Forderung nach strukturellem Bürokratieabbau

Die Wirtschaftskammer Österreich fordert darüber hinaus einen breit angelegten Bürokratie-Stopp. Ein Rückbau des bürokratischen Mehraufwands um lediglich zehn Prozent könnte laut Schätzungen rund 430 Millionen Euro an Kosten einsparen und etwa 4.200 Vollzeitkräfte wieder produktiv machen. Es werden auch Erleichterungen bei Berichtspflichten und EU-Regelungen gefordert. Insbesondere sollen KMU von verpflichtenden Nachhaltigkeitsberichten und bestimmten Regelungen, etwa im Lieferkettengesetz, ausgenommen oder zumindest entlastet werden. Eine Anpassung der Umsetzung der Corporate Sustainability Reporting Directive (CSRD) wird als dringend notwendig angesehen. Unternehmen verlangen außerdem mehr Rechtssicherheit und Klarheit bei bürokratischen Verfahren. Vorschriften, Vorgaben und Sanktionen müssen verständlich und eindeutig sein, um Risiken kalkulierbar zu halten und unnötige Doppelgleisigkeiten zu vermeiden.

Europa im Blick –mehr Klarheit für KMU

Die Bundesregierung hat zwar mit dem Mittelstandspaket erste Entlastungen beschlossen, doch die Handwerkerschaft blickt skeptisch darauf, ob diese Maßnahmen ausreichen – insbesondere angesichts der weiterhin zunehmenden EU-Regulierungen. Positiv aufgenommen werden jedenfalls europäische Vorschläge, bestimmte Berichtspflichten und Regularien zu entschlacken, vor allem dann, wenn sie KMU überproportional betreffen.

Was jetzt passieren muss

Damit Bürokratieabbau im Handwerk nicht bloßes Lippenbekenntnis bleibt, zeichnen sich mehrere notwendige Maßnahmen ab: Dazu zählen Gesetzesfolgenabschätzungen, die die Auswirkungen neuer Regelungen auf kleine Betriebe konkret beziffern. Auch eine bundesländerübergreifende Harmonisierung von Vorschriften wird gefordert, um widersprüchliche Vorgaben zu vermeiden. Die Digitalisierung von Verwaltungsverfahren soll mit möglichst geringem administrativem Mehraufwand und hoher Nutzerfreundlichkeit erfolgen. Bestehende Vorschriften sollten regelmäßig auf Effizienz und Relevanz überprüft und gegebenenfalls entschlackt werden. Darüber hinaus braucht es gestaffelte Anforderungen und Ausnahmeregelungen für KMU, insbesondere im Bereich Umwelt, Nachhaltigkeit und Berichterstattung.
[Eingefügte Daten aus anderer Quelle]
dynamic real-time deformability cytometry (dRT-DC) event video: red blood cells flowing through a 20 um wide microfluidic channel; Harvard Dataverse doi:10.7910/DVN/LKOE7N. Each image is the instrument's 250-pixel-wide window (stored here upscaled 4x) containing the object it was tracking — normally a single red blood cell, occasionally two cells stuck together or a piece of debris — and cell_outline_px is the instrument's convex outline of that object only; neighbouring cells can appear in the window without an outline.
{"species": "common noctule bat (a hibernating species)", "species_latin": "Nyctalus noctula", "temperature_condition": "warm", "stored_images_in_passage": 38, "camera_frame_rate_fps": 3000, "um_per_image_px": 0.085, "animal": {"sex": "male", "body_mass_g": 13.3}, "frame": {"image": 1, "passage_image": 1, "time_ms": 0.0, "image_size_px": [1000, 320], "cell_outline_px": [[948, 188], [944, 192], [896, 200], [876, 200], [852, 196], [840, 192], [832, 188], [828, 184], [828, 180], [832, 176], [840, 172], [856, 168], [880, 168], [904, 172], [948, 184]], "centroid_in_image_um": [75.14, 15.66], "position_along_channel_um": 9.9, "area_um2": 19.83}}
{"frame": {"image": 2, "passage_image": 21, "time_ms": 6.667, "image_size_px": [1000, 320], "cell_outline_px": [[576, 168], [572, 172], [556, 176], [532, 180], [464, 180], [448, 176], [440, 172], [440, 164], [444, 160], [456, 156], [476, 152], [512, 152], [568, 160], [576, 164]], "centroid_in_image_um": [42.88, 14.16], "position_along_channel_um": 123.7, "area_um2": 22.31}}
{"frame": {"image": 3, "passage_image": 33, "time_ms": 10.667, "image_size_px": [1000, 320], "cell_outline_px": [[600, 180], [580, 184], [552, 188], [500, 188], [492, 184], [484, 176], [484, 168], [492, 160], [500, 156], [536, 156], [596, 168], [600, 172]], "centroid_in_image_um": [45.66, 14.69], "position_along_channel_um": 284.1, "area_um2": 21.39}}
Entlastung als Chance für Innovation

Für das österreichische Gewerbe und Handwerk ist Bürokratie kein abstraktes Problem, sondern tägliche Realität. Die Belastungen sind hoch – in Geld, Zeit und verlorener Produktivität. Erste Maßnahmen der Regierung bringen zwar Entlastung, doch in vielen Betrieben ist davon noch wenig spürbar. Wenn Österreich im internationalen Wettbewerb bestehen will, sind jetzt substanzielle, gezielte und dauerhafte Vereinfachungen notwendig. Ein nachhaltiger Bürokratieabbau könnte nicht nur Kosten senken, sondern auch Innovationskraft und Beschäftigung fördern.